I don't know about you, but I have never purchased a tasty pita from a grocery store. They are often dense, tough, stale, and possess all the glorious flavor of a cardboard box. YUCK! There had to be a better way. Why not make my own? After a bit of recipe reconnoissance via the Internet, I came upon a gem. It sounded easy and the comments indicated it was authentic. I decided to give it a go. Here's a direct link to the recipe. Instructions are great and the process pics help, too. I'll give you a quick rundown of the steps and ingredients I used following these photos. The original recipe provides some substitutions and lots of info on pita making if you want to take a look. In fact, I insist that you do.
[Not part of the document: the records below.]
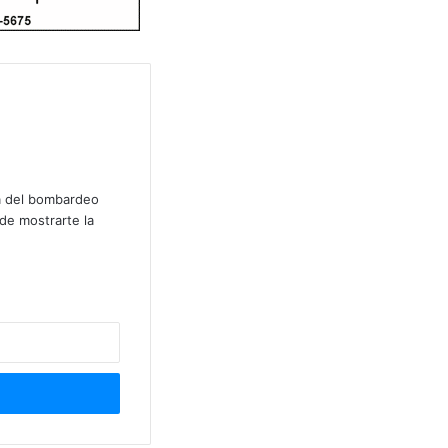
lá del bombardeo
de mostrarte la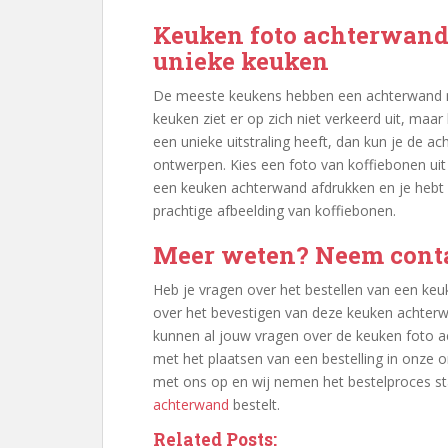
Keuken foto achterwand 
unieke keuken
De meeste keukens hebben een achterwand m
keuken ziet er op zich niet verkeerd uit, maar
een unieke uitstraling heeft, dan kun je de 
ontwerpen. Kies een foto van koffiebonen uit 
een keuken achterwand afdrukken en je hebt
prachtige afbeelding van koffiebonen.
Meer weten? Neem conta
Heb je vragen over het bestellen van een ke
over het bevestigen van deze keuken achter
kunnen al jouw vragen over de keuken foto a
met het plaatsen van een bestelling in onze o
met ons op en wij nemen het bestelproces sta
achterwand
bestelt.
Related Posts: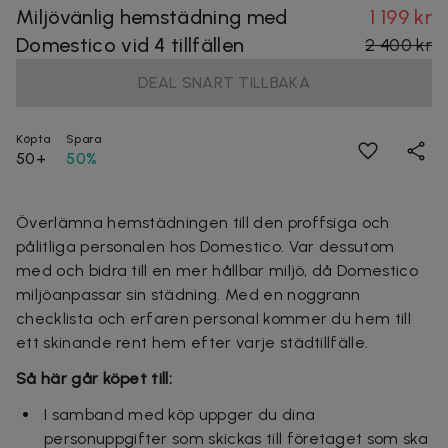
Miljövänlig hemstädning med
1 199 kr
Domestico vid 4 tillfällen
2 400 kr
DEAL SNART TILLBAKA
Köpta
Spara
50+
50%
Överlämna hemstädningen till den proffsiga och
pålitliga personalen hos Domestico. Var dessutom
med och bidra till en mer hållbar miljö, då Domestico
miljöanpassar sin städning.
Med en noggrann
checklista
och erfaren personal kommer du hem till
ett skinande rent hem efter varje städtillfälle.
Så här går köpet till:
I samband med köp uppger du dina
personuppgifter som skickas till företaget som ska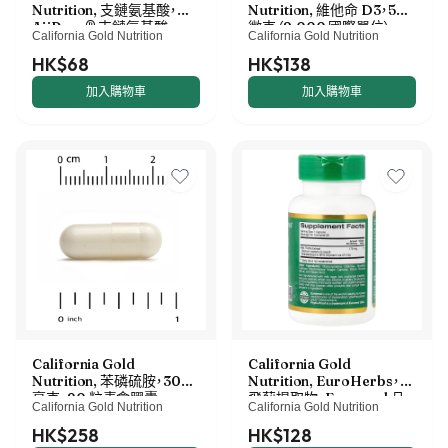
Nutrition, 支鏈氨基酸，
Nutrition, 維他命 D3，50
AjiPure® 支鏈氨基酸
微克（2,000 國際單位），
California Gold Nutrition
California Gold Nutrition
2:1:1，含 L-亮氨酸、L-異亮
360 粒魚明膠軟凝膠
氨酸和 L-纈氨酸，500 毫
HK$68
HK$138
克，60 粒素食膠囊
加入購物車
加入購物車
California Gold
California Gold
Nutrition, 苯磷硫胺，300
Nutrition, EuroHerbs，水
毫克，90 粒素食膠囊
飛薊提取物，Euromed 品
California Gold Nutrition
California Gold Nutrition
質，175 毫克，60 粒素食膠
囊
HK$258
HK$128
|Should have taken more (and better) process pics. Sorry about that. Pitas rolled out and ready for their "odyssey" into the oven.|
|Puffy and hot! And so damn good!|
3 cups all-purpose flour
1 1/2 teaspoons salt
I tablespoon sugar
1 packet instant yeast
1 1/4 to 1 1/2 cups warm water (not too hot)
2 tablespoons olive oil
In the bowl of a stand mixer, add the flour, yeast, sugar, and salt. Add 1 1/4 cups of water and the olive oil. Add up to 1/4 cup more water if the dough appears to be dry. Mix on low speed with the hook attachment for 10 minutes.
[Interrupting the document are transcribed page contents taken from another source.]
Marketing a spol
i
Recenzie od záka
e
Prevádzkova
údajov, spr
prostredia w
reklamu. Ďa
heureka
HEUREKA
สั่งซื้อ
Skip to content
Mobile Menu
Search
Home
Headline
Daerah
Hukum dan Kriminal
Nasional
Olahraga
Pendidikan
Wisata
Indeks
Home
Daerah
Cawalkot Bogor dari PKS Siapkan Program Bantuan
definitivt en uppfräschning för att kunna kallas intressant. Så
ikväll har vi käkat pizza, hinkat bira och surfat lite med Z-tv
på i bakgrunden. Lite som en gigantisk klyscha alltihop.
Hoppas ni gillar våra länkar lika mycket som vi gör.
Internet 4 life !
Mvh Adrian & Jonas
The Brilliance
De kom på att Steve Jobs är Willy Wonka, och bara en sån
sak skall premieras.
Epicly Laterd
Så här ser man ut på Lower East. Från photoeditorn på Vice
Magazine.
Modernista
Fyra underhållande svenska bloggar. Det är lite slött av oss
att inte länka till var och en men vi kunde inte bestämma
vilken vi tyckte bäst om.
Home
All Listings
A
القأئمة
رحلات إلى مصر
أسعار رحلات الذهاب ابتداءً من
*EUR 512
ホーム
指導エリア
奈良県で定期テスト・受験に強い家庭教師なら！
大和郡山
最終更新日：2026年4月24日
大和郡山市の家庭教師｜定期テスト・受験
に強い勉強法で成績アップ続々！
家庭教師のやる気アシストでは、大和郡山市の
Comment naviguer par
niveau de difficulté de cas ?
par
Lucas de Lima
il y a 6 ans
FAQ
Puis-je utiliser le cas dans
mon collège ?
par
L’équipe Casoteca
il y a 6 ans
Turn out the dough into a large glass bowl that has been lightly coated in oil. The dough will be slightly sticky, but roughly form it into a ball and roll it around in the oil. Cover with plastic wrap, top with a dish towel, and sit it in a warm place to rise until it has doubled in size. Approx. 90 minutes.
Once the dough has doubled in size, punch it down and divide it into 8 pieces. Roll each piece into a ball and set them on a baking sheet to rest for 20 minutes. Cover with a damp kitchen towel. While the dough is resting, place a baking stone in your oven and preheat to 400º.
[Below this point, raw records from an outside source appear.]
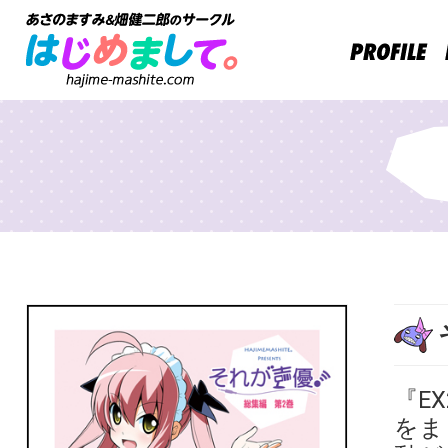
『E
をま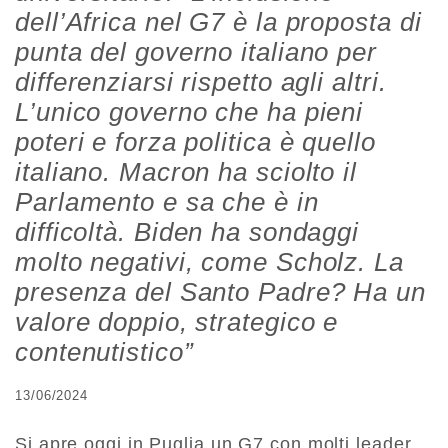
dell’Africa nel G7 è la proposta di
punta del governo italiano per
differenziarsi rispetto agli altri.
L’unico governo che ha pieni
poteri e forza politica è quello
italiano. Macron ha sciolto il
Parlamento e sa che è in
difficoltà. Biden ha sondaggi
molto negativi, come Scholz. La
presenza del Santo Padre? Ha un
valore doppio, strategico e
contenutistico”
13/06/2024
Si apre oggi in Puglia un G7 con molti leader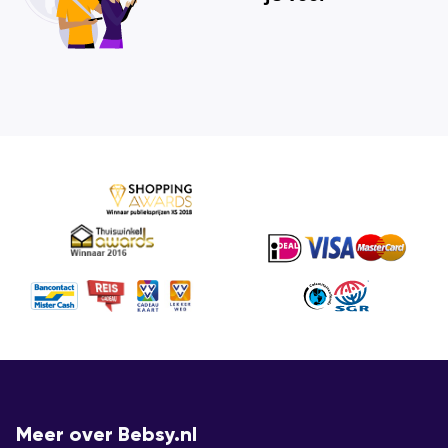
Meer over Bebsy.nl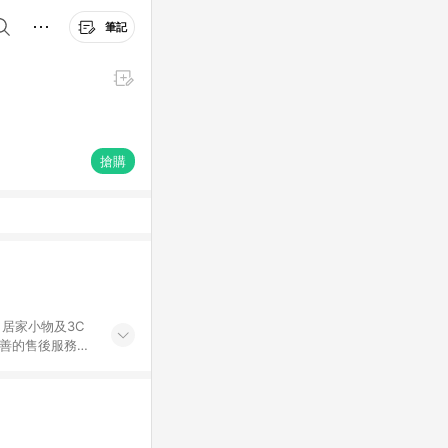
筆記
搶購
居家小物及3C
完善的售後服務，
%數以LINE購物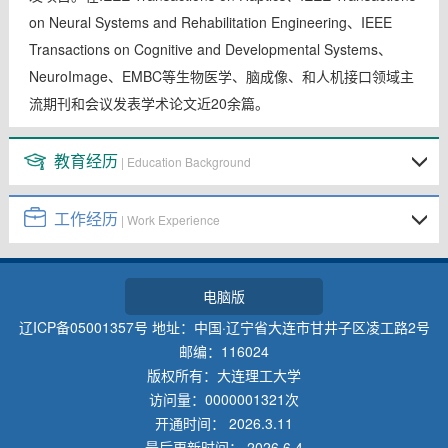
on Neural Systems and Rehabilitation Engineering、IEEE
Transactions on Cognitive and Developmental Systems、
NeuroImage
、
EMBC等生物医学、脑成像、和人机接口领域主
流期刊和会议发表学术论文近20余篇。
教育经历
| Education Background
工作经历
| Work Experience
电脑版
辽ICP备05001357号 地址：中国·辽宁省大连市甘井子区凌工路2号
邮编：116024
版权所有：大连理工大学
访问量：
0000001321
次
开通时间：
2026
.
3
.
11
最后更新时间：
2026
.
6
.
4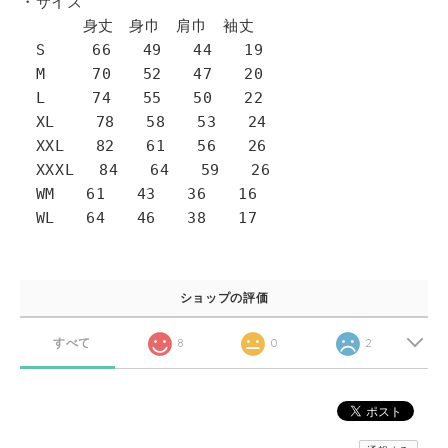
・サイズ
身丈 身巾 肩巾 袖丈
S 66 49 44 19
M 70 52 47 20
L 74 55 50 22
XL 78 58 53 24
XXL 82 61 56 26
XXXL 84 64 59 26
WM 61 43 36 16
WL 64 46 38 17
ショップの評価
すべて
8
0
2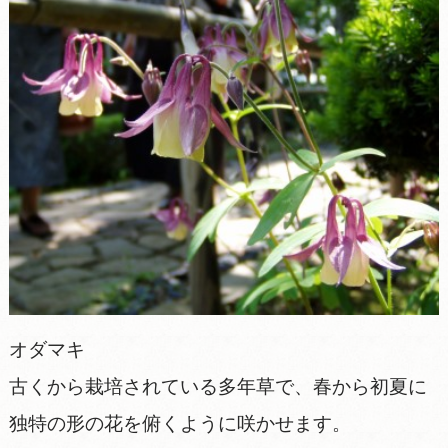
オダマキ
古くから栽培されている多年草で、春から初夏に
独特の形の花を俯くように咲かせます。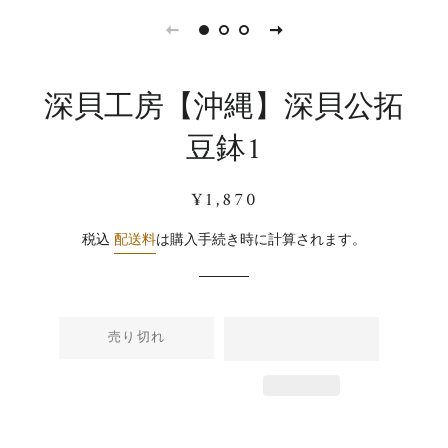
深貝工房【沖縄】深貝公拓
豆鉢1
通
販
¥1,870
常
売
価
価
税込
配送料
は購入手続き時に計算されます。
格
格
売り切れ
After 20 minutes, lightly flour a clean surface. Place a ball of dough on it, lightly sprinkle a bit of flour on top and roll it out in a circle. It should be about 1/8" inch thick.
Once all 8 pieces have been rolled out, working quickly as possible so that the temp stays constant, place 2 of the rounds onto the baking stone in the oven. Bake for 3 minutes. Dough will puff creating a wonderful pocket perfect for stuffing. Even if your pita doesn't form a pocket, it will still taste delicious.
That's all folks...super simple! There is no need to ever buy another tasteless super market bread frisbee again! I made them twice in one week and now I'm sitting here wishing I had one handy to nibble on while I type this.